Output every line of the data below as a JSON list of strings, one string per line, skipping any blank lines. Leave the pictures out of the list.
== MATERIAL ==
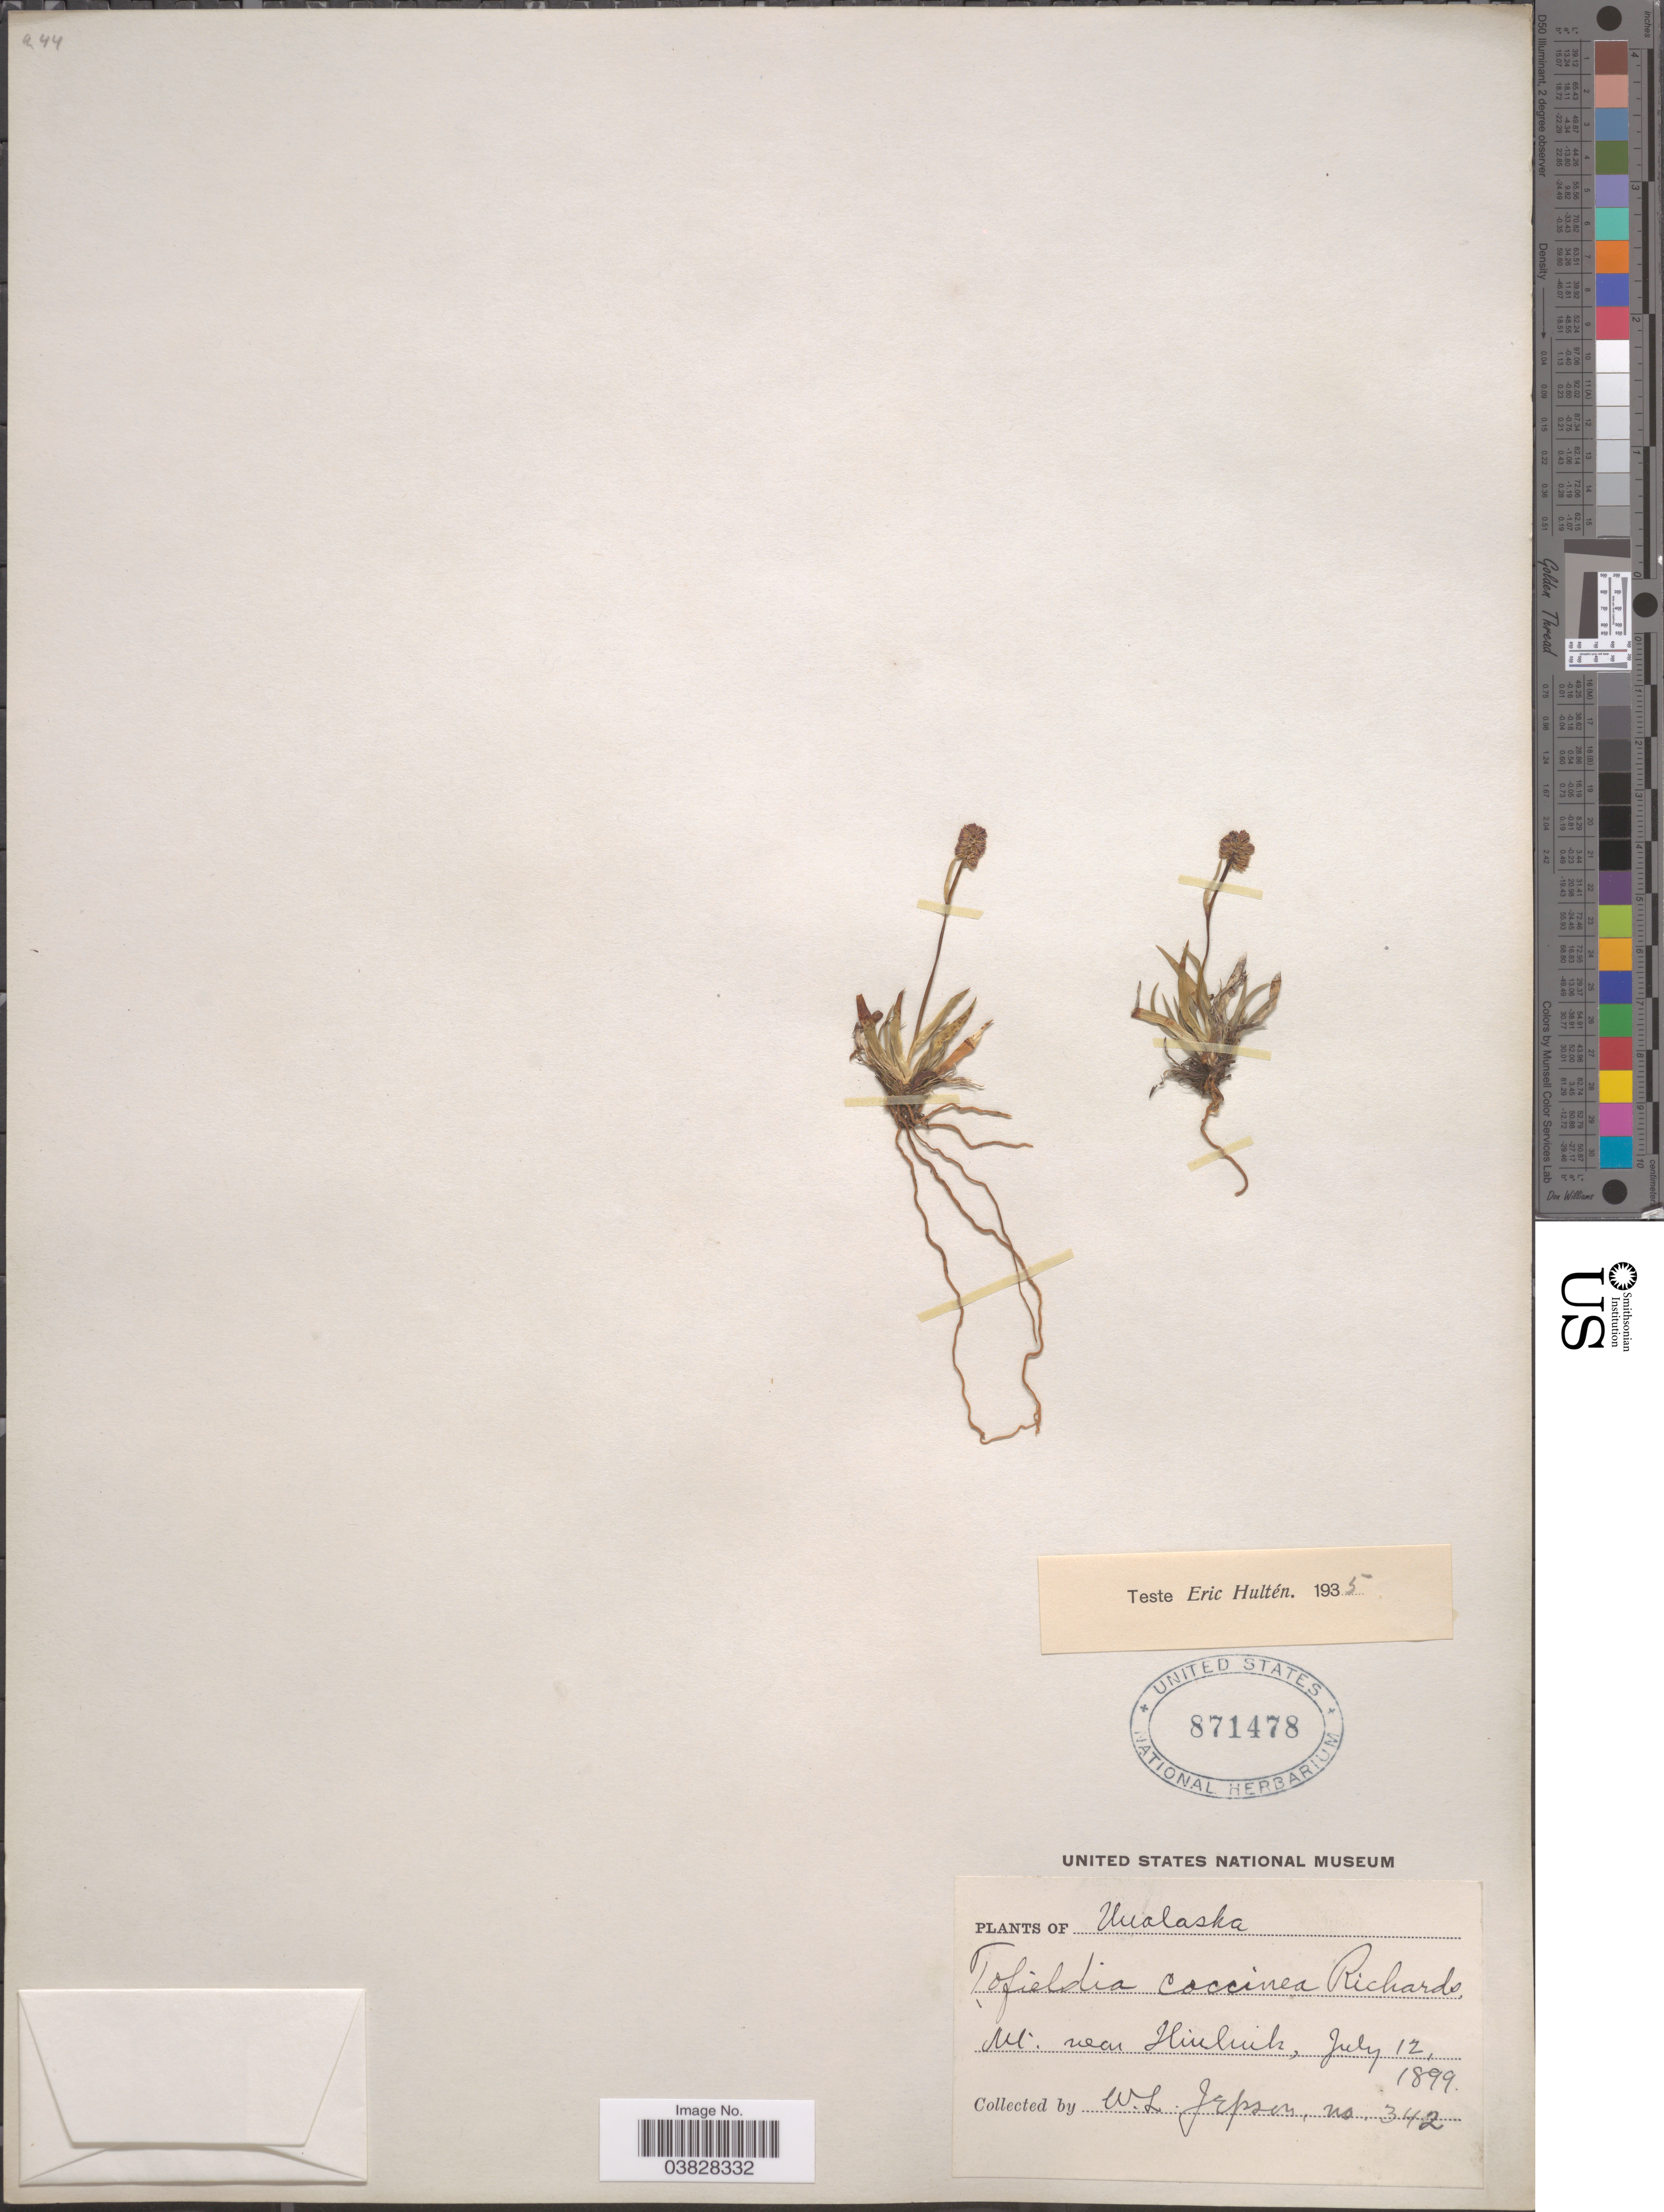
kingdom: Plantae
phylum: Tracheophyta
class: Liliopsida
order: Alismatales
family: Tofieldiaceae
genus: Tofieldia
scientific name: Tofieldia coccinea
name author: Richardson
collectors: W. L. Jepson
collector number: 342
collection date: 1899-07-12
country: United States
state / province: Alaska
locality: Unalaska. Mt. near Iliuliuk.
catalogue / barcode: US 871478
===
▸ RESPONSE TO THIS EXERCISE:
[
  "kingdom: Plantae",
  "phylum: Tracheophyta",
  "class: Liliopsida",
  "order: Alismatales",
  "family: Tofieldiaceae",
  "genus: Tofieldia",
  "scientific name: Tofieldia coccinea",
  "name author: Richardson",
  "collectors: W. L. Jepson",
  "collector number: 342",
  "collection date: 1899-07-12",
  "country: United States",
  "state / province: Alaska",
  "locality: Unalaska. Mt. near Iliuliuk.",
  "catalogue / barcode: US 871478"
]